Here are some of the TECHNICOM-supported technologies which can be helpful in promoting improved nutrition for mothers and infants:
- Iron Fortified Rice
Rice is every Filipino family’s staple food. A meal is not complete for a Filipino without rice in it. Given this, the DOST- Food and Nutrition Research Institute through the support of TECHNICOM, developed Quikeats Instant Rice Meals that are produced using FNRI’s dehydrated iron-fortified rice technology.
FNRI developed this iron-fortified rice technology to help address iron deficiency anemia (IDA) which is still prevalent among four out of 10 and three out of 10 pregnant and lactating women.
Apart from these, the possible widespread consumption of Iron fortified rice will hopefully provide Filipinos with access to quick and easy to prepare, and most of all, nutrient-packed food.
- Ready to cook food blend for babies
The malnutrition reduction program (MRP) Phase II implemented by the Food and Nutrition Research Institute (FNRI) of DOST is another TECHNICOM’s funded project that can ramp up the battle against stunting.
This project includes several food blends that are designed for young infants so that they can have access to a complete and nutritious meal. One of these complementary food blends is the BIGMO, a ready-to-cook baby food blend composed of rice, mongo beans and sesame which is a mother’s affordable source of nutrition for her babies in their first 1000 days.

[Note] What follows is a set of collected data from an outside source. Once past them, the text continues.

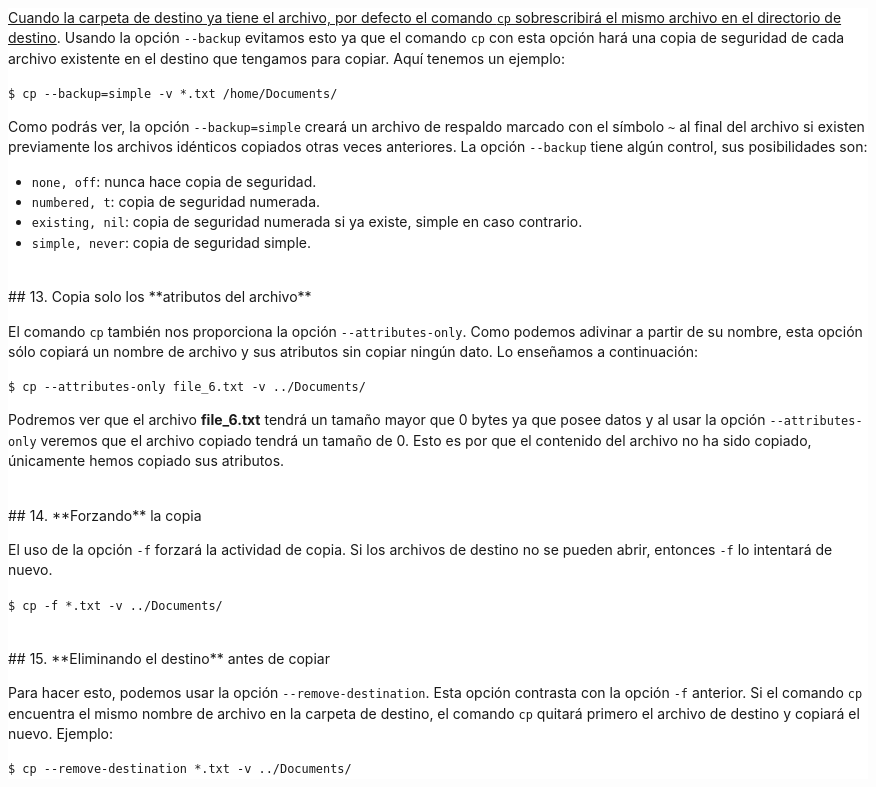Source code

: <ins>Cuando la carpeta de destino ya tiene el archivo, por defecto el comando `cp` sobrescribirá el mismo archivo en el directorio de destino</ins>. Usando la opción `--backup` evitamos esto ya que el comando `cp` con esta opción hará una copia de seguridad de cada archivo existente en el destino que tengamos para copiar. Aquí tenemos un ejemplo:

```
$ cp --backup=simple -v *.txt /home/Documents/
```

Como podrás ver, la opción `--backup=simple` creará un archivo de respaldo marcado con el símbolo `~` al final del archivo si existen previamente los archivos idénticos copiados otras veces anteriores. La opción `--backup` tiene algún control, sus posibilidades son:

+ `none, off`: nunca hace copia de seguridad.
+ `numbered, t`: copia de seguridad numerada.
+ `existing, nil`: copia de seguridad numerada si ya existe, simple en caso contrario.
+ `simple, never`: copia de seguridad simple.

<br>
## 13. Copia solo los **atributos del archivo**

El comando `cp` también nos proporciona la opción `--attributes-only`. Como podemos adivinar a partir de su nombre, esta opción sólo copiará un nombre de archivo y sus atributos sin copiar ningún dato. Lo enseñamos a continuación:
```
$ cp --attributes-only file_6.txt -v ../Documents/
```

Podremos ver que el archivo **file_6.txt** tendrá un tamaño mayor que 0 bytes ya que posee datos y al usar la opción `--attributes-only` veremos que el archivo copiado tendrá un tamaño de 0. Esto es por que el contenido del archivo no ha sido copiado, únicamente hemos copiado sus atributos.

<br>
## 14. **Forzando** la copia

El uso de la opción `-f` forzará la actividad de copia. Si los archivos de destino no se pueden abrir, entonces `-f` lo intentará de nuevo.
```
$ cp -f *.txt -v ../Documents/
```

<br>
## 15. **Eliminando el destino** antes de copiar

Para hacer esto, podemos usar la opción `--remove-destination`. Esta opción contrasta con la opción `-f` anterior. Si el comando `cp` encuentra el mismo nombre de archivo en la carpeta de destino, el comando `cp` quitará primero el archivo de destino y copiará el nuevo. Ejemplo:
```
$ cp --remove-destination *.txt -v ../Documents/
```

Likewise, the said project also promotes the FNRI-developed complementary foods for local government units’ (LGUs) food security program implementation. The MRP food products are included in relief and feeding programs especially in public schools.
- Cassava Grates
Filipino parents sometimes become negligent when it comes to selecting the appropriate nutritious food for their children due to their preoccupation with their work or with their busy schedules.
This often results in unparented consumption of junk food which contain a lot of fat and sugar, as well as salt, but are relatively low in other important nutrients such as protein, fiber, vitamins, and minerals.
That is why it is important to promote the consumption of snacks that are still tasty and healthy at the same time. The Visayas State University through the funding provided by TECHNICOM has developed Cassava Grates snacks which are rich in fiber and protein that are essential for children’s growth and development.
- Fortified Ready-To-Drink Tropical Fruit and Vegetable Blends
Diabetes is one of the leading causes of death in the Philippines and is often associated with Filipinos’ love for sweets including soft drinks. Likewise, Filipino parents tend to dismiss the grave effects of letting their children drink soft drinks very often.
Therefore, the commercialization of healthy drink alternatives such as the TECHNICOM supported Fortified Ready-To-Drink Tropical Fruit and Vegetable Blends Project of the University of the Philippines Diliman is one of possible strategies that local governments and communities can adopt to compete with other commercially available drinks and promote healthier options.
The FRTD is composed of various fruits and vegetables that are rich in Vitamins A and C which are crucial in ensuring a child’s steady development and can prevent stunting prevalence in the long run.
As a result of the months-long and nationwide lockdowns and quarantine measures, some government programs had to take a pause in order to give way to the COVID-19 battle which already has a death toll of more than a thousand Filipinos and over 50 thousand infected others.
However, policymakers and local communities should step up and launch initiatives that will steer the government back on track and defeat stunting and malnutrition. This can also be achieved through a collaborative effort among all stakeholders.